● **Available records**:
+-------+
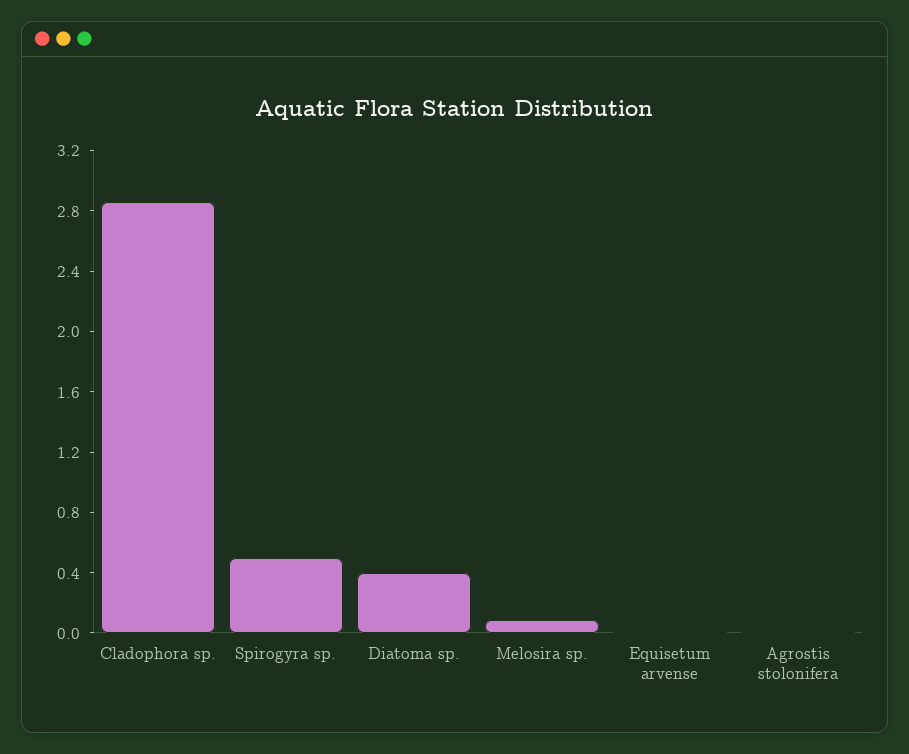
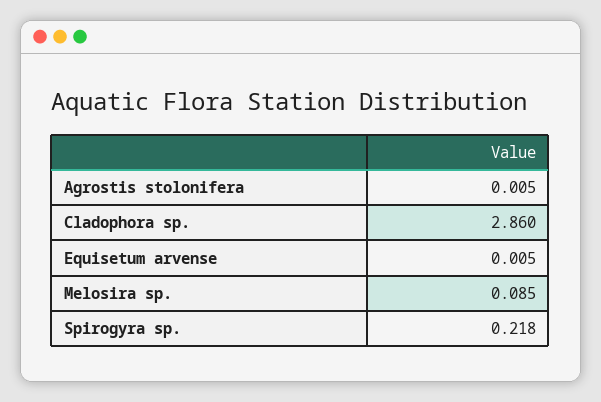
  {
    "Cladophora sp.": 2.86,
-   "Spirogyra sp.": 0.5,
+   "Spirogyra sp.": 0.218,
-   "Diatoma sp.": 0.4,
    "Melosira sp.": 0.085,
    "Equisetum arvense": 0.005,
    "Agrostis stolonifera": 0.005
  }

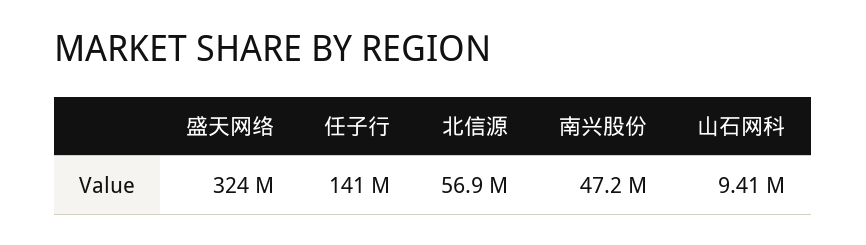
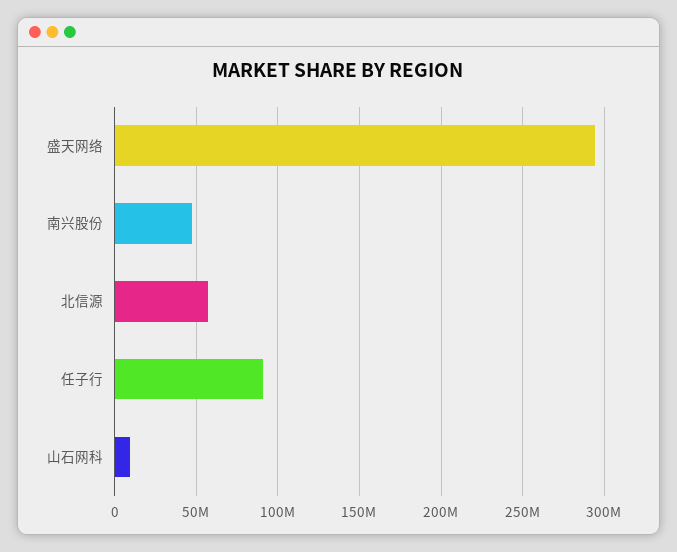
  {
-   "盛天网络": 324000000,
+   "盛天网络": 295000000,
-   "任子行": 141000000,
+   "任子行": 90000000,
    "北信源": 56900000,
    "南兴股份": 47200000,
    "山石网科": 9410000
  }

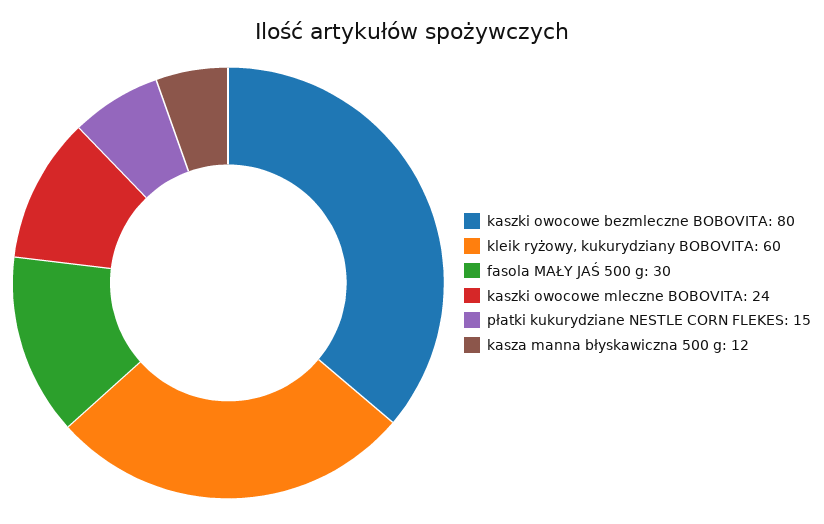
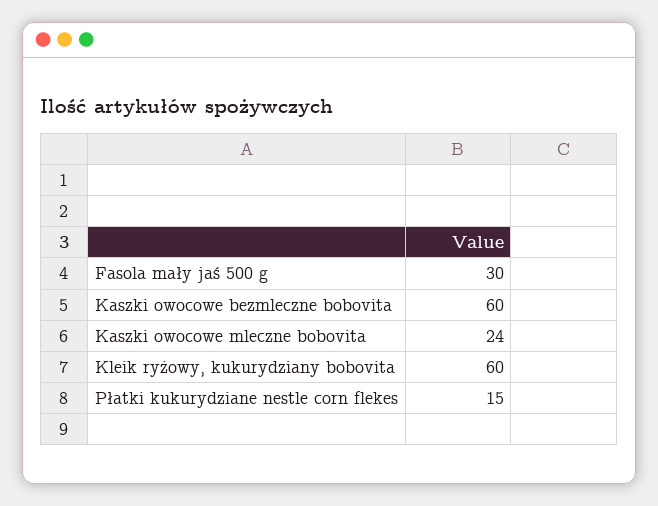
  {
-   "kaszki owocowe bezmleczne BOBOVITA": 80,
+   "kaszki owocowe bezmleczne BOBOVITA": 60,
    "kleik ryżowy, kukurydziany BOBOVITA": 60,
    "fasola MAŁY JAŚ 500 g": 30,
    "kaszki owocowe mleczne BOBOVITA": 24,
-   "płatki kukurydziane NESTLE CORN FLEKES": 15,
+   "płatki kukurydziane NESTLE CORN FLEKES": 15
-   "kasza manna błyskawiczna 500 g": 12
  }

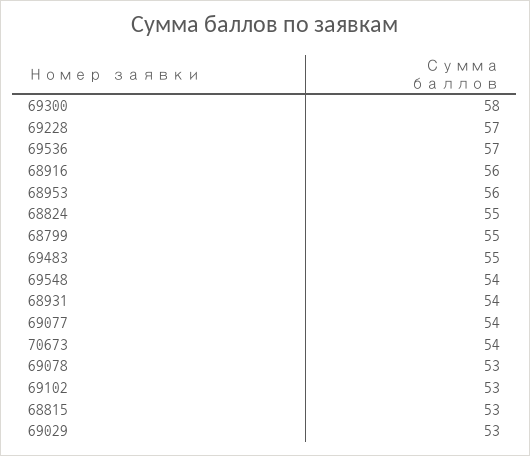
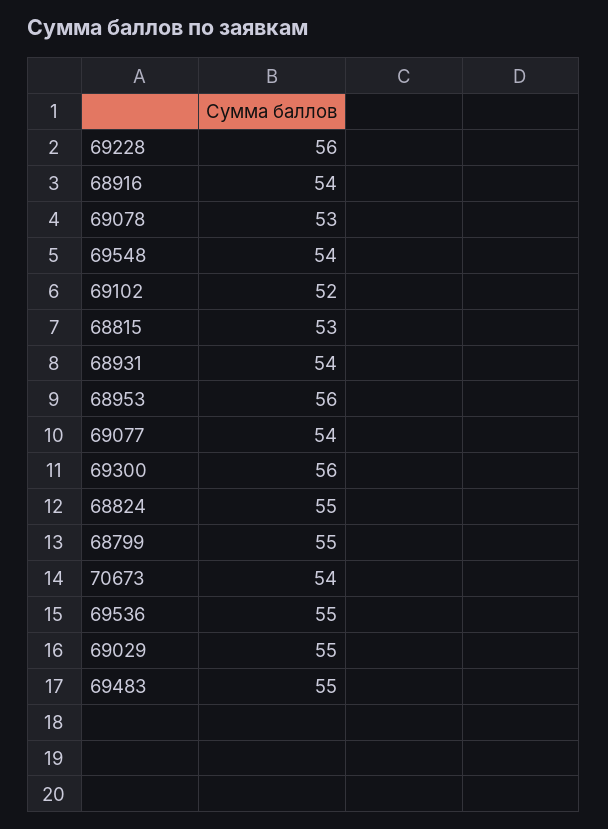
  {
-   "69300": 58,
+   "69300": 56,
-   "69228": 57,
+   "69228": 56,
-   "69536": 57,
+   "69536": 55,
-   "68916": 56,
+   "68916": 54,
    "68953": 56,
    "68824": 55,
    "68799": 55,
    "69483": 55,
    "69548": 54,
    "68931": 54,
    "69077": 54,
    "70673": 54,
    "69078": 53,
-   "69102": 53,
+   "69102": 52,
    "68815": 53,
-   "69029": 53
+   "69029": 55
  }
+-------+
Restate each of the entries above word for word and skip every image.

  {
    "Cladophora sp.": 2.86,
-   "Spirogyra sp.": 0.5,
+   "Spirogyra sp.": 0.218,
-   "Diatoma sp.": 0.4,
    "Melosira sp.": 0.085,
    "Equisetum arvense": 0.005,
    "Agrostis stolonifera": 0.005
  }

  {
-   "盛天网络": 324000000,
+   "盛天网络": 295000000,
-   "任子行": 141000000,
+   "任子行": 90000000,
    "北信源": 56900000,
    "南兴股份": 47200000,
    "山石网科": 9410000
  }

  {
-   "kaszki owocowe bezmleczne BOBOVITA": 80,
+   "kaszki owocowe bezmleczne BOBOVITA": 60,
    "kleik ryżowy, kukurydziany BOBOVITA": 60,
    "fasola MAŁY JAŚ 500 g": 30,
    "kaszki owocowe mleczne BOBOVITA": 24,
-   "płatki kukurydziane NESTLE CORN FLEKES": 15,
+   "płatki kukurydziane NESTLE CORN FLEKES": 15
-   "kasza manna błyskawiczna 500 g": 12
  }

  {
-   "69300": 58,
+   "69300": 56,
-   "69228": 57,
+   "69228": 56,
-   "69536": 57,
+   "69536": 55,
-   "68916": 56,
+   "68916": 54,
    "68953": 56,
    "68824": 55,
    "68799": 55,
    "69483": 55,
    "69548": 54,
    "68931": 54,
    "69077": 54,
    "70673": 54,
    "69078": 53,
-   "69102": 53,
+   "69102": 52,
    "68815": 53,
-   "69029": 53
+   "69029": 55
  }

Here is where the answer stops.